◆ INSTRUCTIONS FOR THE TASK
Copy out the data below word for word, leaving out the pictures.
+++ AVAILABLE DATA
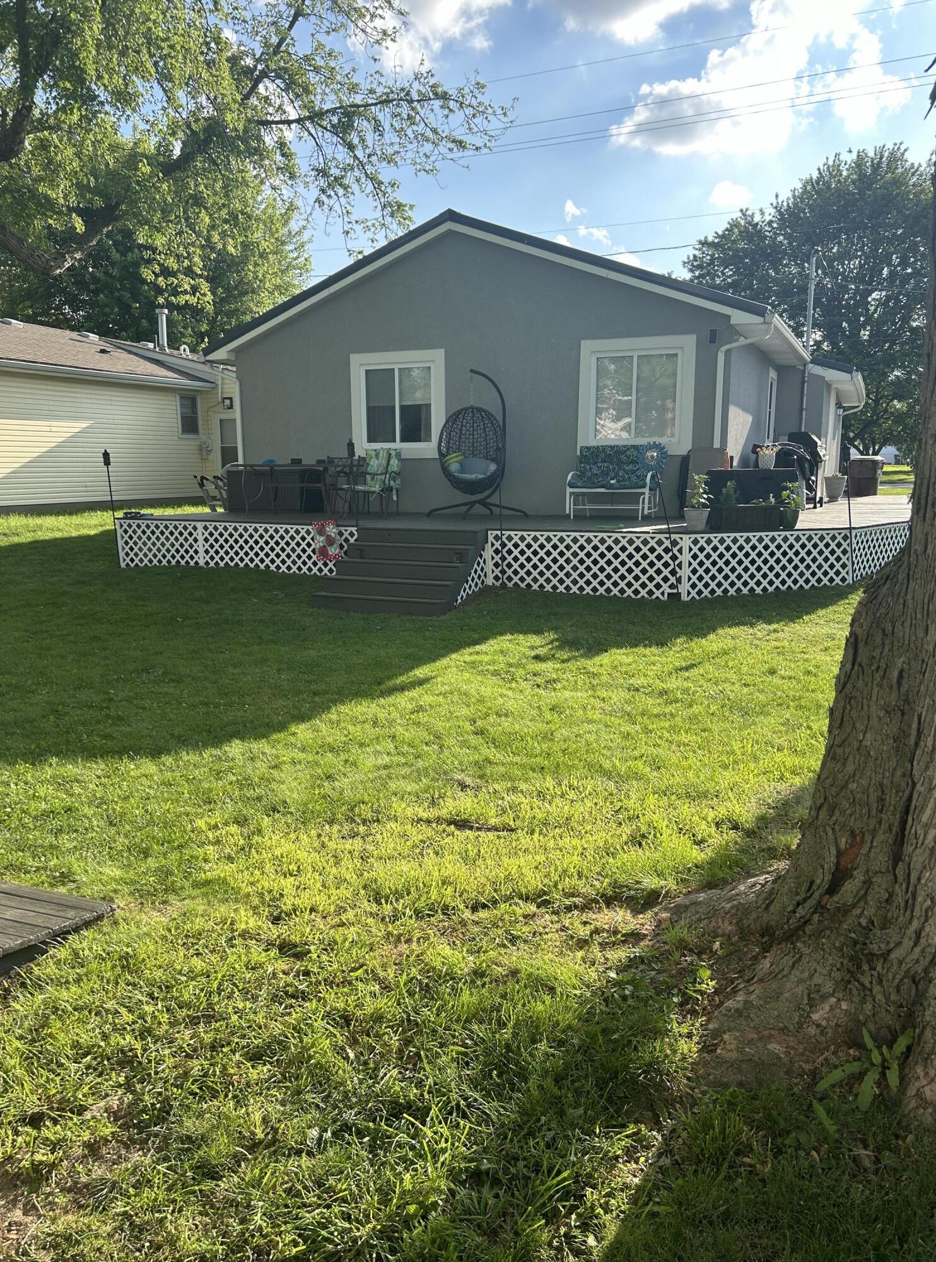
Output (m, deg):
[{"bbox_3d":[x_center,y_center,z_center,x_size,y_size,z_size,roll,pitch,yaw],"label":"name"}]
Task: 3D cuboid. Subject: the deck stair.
++++++
◆ COMPLETED EXERCISE
Output (m, deg):
[{"bbox_3d":[x_center,y_center,z_center,x_size,y_size,z_size,roll,pitch,yaw],"label":"name"}]
Task: 3D cuboid. Subject: the deck stair.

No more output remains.